Alangkah berbahayanya jika berita itu diterima mentah-mentah sepengal saja. Namun, nyatanya banyak orang menyampaikan berita tidak selalu utuh. Dan celakanya lagi, orang yang menikmati berita sepenggal itu merasa senang. Berita Injil (kabar baik) kadang dikabarkan sepenggal-sepenggal, tidak utuh dan apa yang tidak utuh itu kemudian dipertahankan dan dimutlakkan. Pemberitaan Injil yang hanya menyampaikan kesuksesan, mujizat, kemenangan, berlimpahnya berkat harta kekayaan, kepopuleran dan yang semacamnya jelas, pendeka kata sisi “kemuliaan” adalah berita sepenggal.

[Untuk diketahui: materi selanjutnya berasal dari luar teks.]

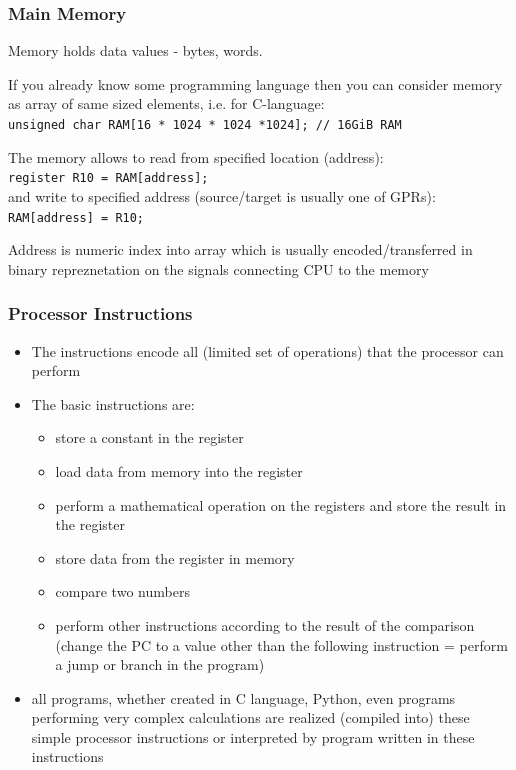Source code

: \documentclass{beamer}
\begin{document}
\begin{frame}
\frametitle{Main Memory}

Memory holds data values - bytes, words.

If you already know some programming language then you can consider memory as array of same sized elements, i.e. for C-language:\\
\texttt{unsigned char RAM[16 * 1024 * 1024 *1024]; // 16GiB RAM}

\bigskip
The memory allows to read from specified location (address):\\
\texttt{register R10 = RAM[address];}\\
and write to specified address (source/target is usually one of GPRs):\\
\texttt{RAM[address] = R10;}
\bigskip

Address is numeric index into array which is usually encoded/transferred in binary repreznetation on the signals connecting CPU to the memory

\end{frame}

\begin{frame}
\frametitle{Processor Instructions}

\begin{itemize}
\item The instructions encode all (limited set of operations) that the processor can perform
\item The basic instructions are:
\begin{itemize}
\item store a constant in the register
\item load data from memory into the register
\item perform a mathematical operation on the registers and store the result in the register
\item store data from the register in memory
\item compare two numbers
\item perform other instructions according to the result of the comparison (change the PC to a value other than the following instruction = perform a jump or branch in the program)
\end{itemize}
\item all programs, whether created in C language, Python, even programs performing very complex calculations are realized (compiled into) these simple processor instructions or interpreted by program written in these instructions
\end{itemize}

\end{frame}
\end{document}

Belum lengkap! Namun, justeru yang belum lengkap ini yang disukai dan orang tidak menyadari bahayanya. Sisi “kemuliaan” ini mestinya utuh atau lengkap. Seperti apa? Tidaklah lain seperti kemuliaan yang diterima oleh Yesus. Gambaran kemuliaan itu menjadi lengkap manakala Yesus menyelesaikan dengan paripurna apa yang harus Ia kerjakan.

Yesus melarang para murid menceritakan peristiwa kemuliaan-Nya di atas gunung. Ia melarang menyebarkan berita prematur. Yesus melarang setiap pengikut-Nya untuk memberikan pengharapan berlebihan, janji-janji muluk ketika seseorang mau menjadi pengikut-Nya. Ini berbahaya, ini masih sempal! Seolah Yesus mau mengatakan, “bukan, bukan itu yang hendak Aku katakan! Ini hanya gambaran konkrit, nanti kebangkitan itu nyata seperti yang kamu pandang.”

Kemuliaan itu menjadi lengkap setelah Yesus turun dari gunung itu, wajah-Nya kembali seeperti biasa. Kemudian Ia masuk Yerusalem. Mulanya disambut dan dielu-elukan. Namun, kemudian orang banyak berbalik, mulai menolak, menggugat, menghina, mengejek, meludahi, mengadili dengan pengadilan palsu,  memukul, menyesah dengan cambuk berduri, memahkotai-Nya dengan duri, terakhir menancapkan paku di kaki dan tangan di atas kayu salib kemudian menombak lambung-Nya untuk memastikan kematian-Nya. Inilah jalan kemuliaan yang dikerjakan Yesus: via dolorosa! Melalui jalan ini kemuliaan sesungguhnya terjadi: Kebangkitan! Tanpa kematian tidak mungkin ada kebangkitan.

Transifurasi mengajarkan kepada kita untuk mengenal kemuliaan yang diberikan Allah Bapa secara utuh bukan sepenggal-sepenggel dan kemudian kita memutlakkannya. Mengikut Kristus juga mestinya utuh, tidak hanya untuk mencari “kemuliaan” sesaat dalam wujud kesuksesan dan kemakmuran melainkan dalam segala hal. Jadilah pengikut Yesus sejati bukan sempalan. Jadilah Kristen fulltime bukan parttime!